Tuesday 1 September 2020

A Very Big Adventure

The last time we left the house other than to visit a very few local friends and family or to buy food was on March 9 to attend a most enjoyable Needlemakers' function: see Last Gasp of Freedom

Apart from the real live face-to-face contact with friends and family, the two cancelled holidays, what we have missed most have been concerts and visits to art galleries.

 

Some weeks ago we booked to visit the National Gallery Titian exhibition “Titian, Love Desire and Death”.  It is the first time that several of the paintings have been shown together since the late 1500s.  I cannot fault the National Gallery for the organisation.  Everyone was wearing masks and socially distancing, the gallery was comfortably busy, quite a few families with children which is always a joy.


We drove in and paid not only the congestion charge but the parking fees (eeek). I think I might risk the Underground next time as I believe it is not busy.  However, I needed to return my library books to the Barbican Library so it was useful to be in the car!


Perhaps I have been locked down too long but while I could admire the artistry and the exhibition is very well curated, I found myself very offended by the subject matter of several paintings. Titian called the paintings the poesie because he drew on Classical poetry for their subject matter – these were his visual poems.  His patron, Philip of Habsburg, King of Spain, gave him total freedom. I would imagine this was every artists dream.

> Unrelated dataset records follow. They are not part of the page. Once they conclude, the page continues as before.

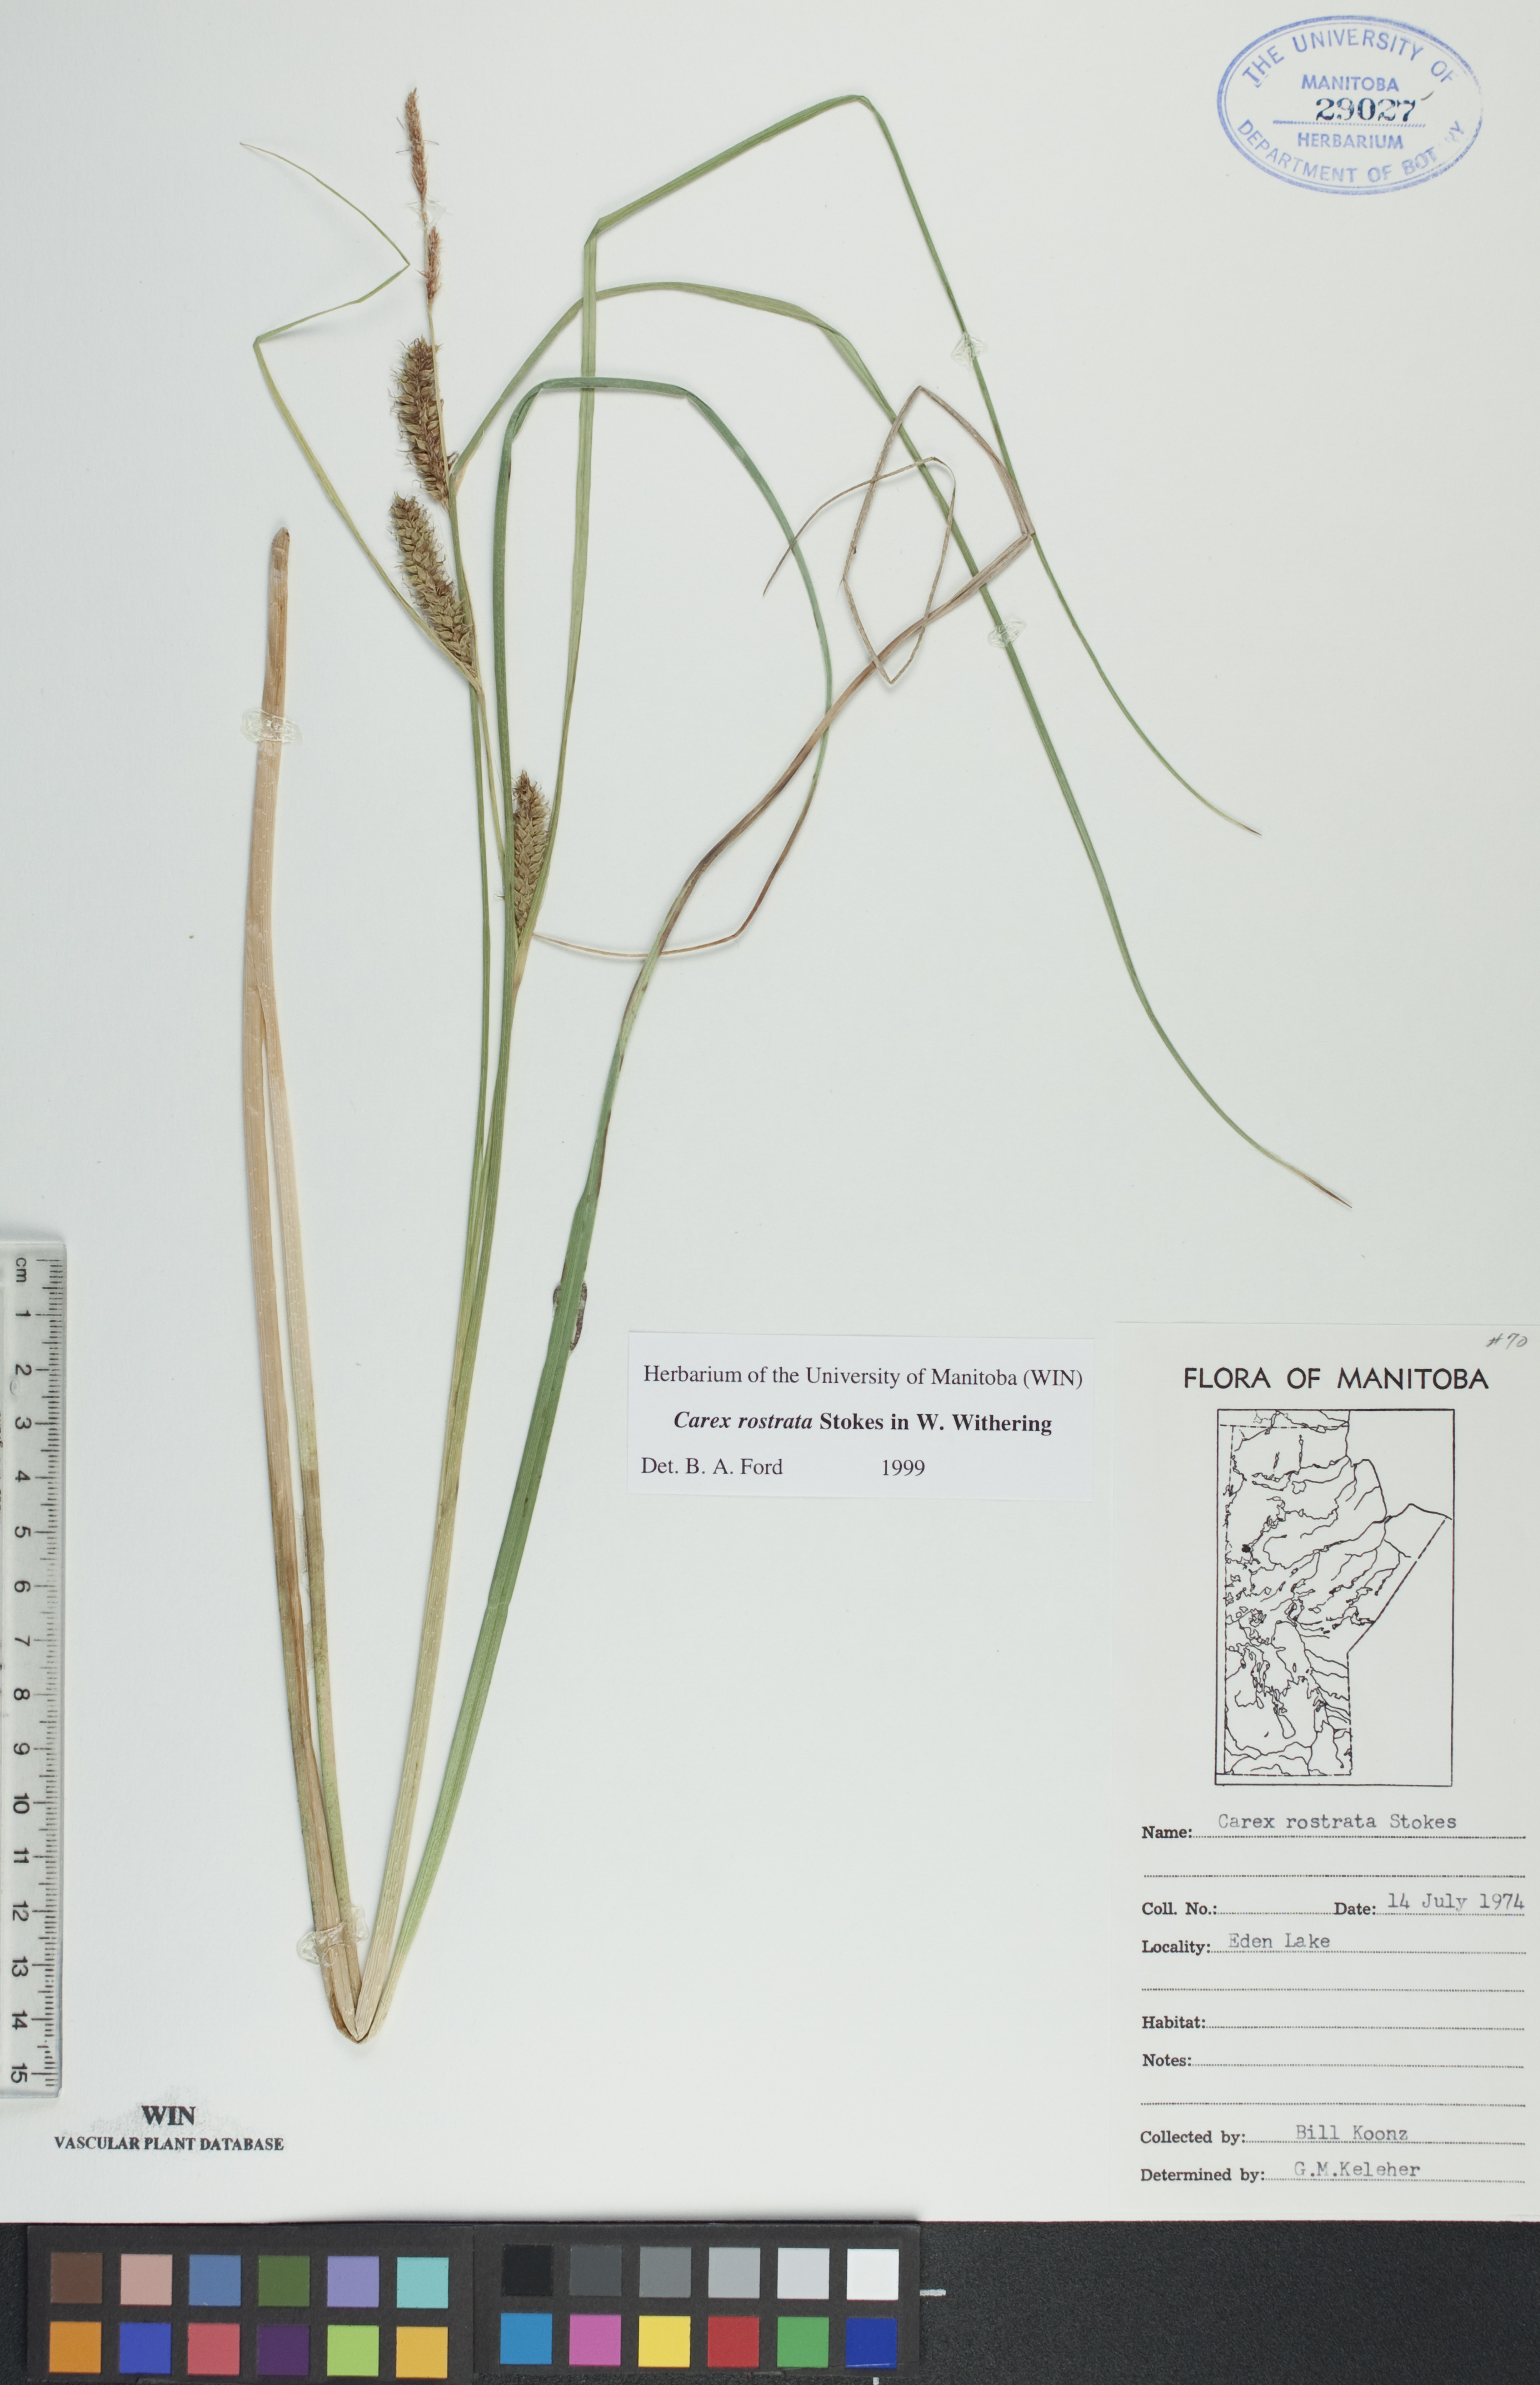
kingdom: Plantae
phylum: Tracheophyta
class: Liliopsida
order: Poales
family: Cyperaceae
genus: Carex
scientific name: Carex rostrata
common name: Bottle sedge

Of course this is Greek Myth, classical poetry, Ovid - but why is it OK for a woman to be raped by a God?  Danae is impregnated by Jupiter (he enters her chamber as a golden shower!!); Jupiter rapes Callisto; he carries Europa to Crete where he rapes her too.  Yes there are other paintings but these annoyed me.

 

There are three “tours” around the gallery after the exhibition and I rejoiced and remembered how wonderful the National Gallery is.  I have nothing against nudity – the exquisite Toilet of Venus by Velazquez. I rejoiced seeing Rembrandt’s Belshazzar’s Feast and Rubens portrait of the family of Jan Breughel and on through past the Turners into the Impressionists and my equilibrium was restored.  The Gallery is also looking stunning.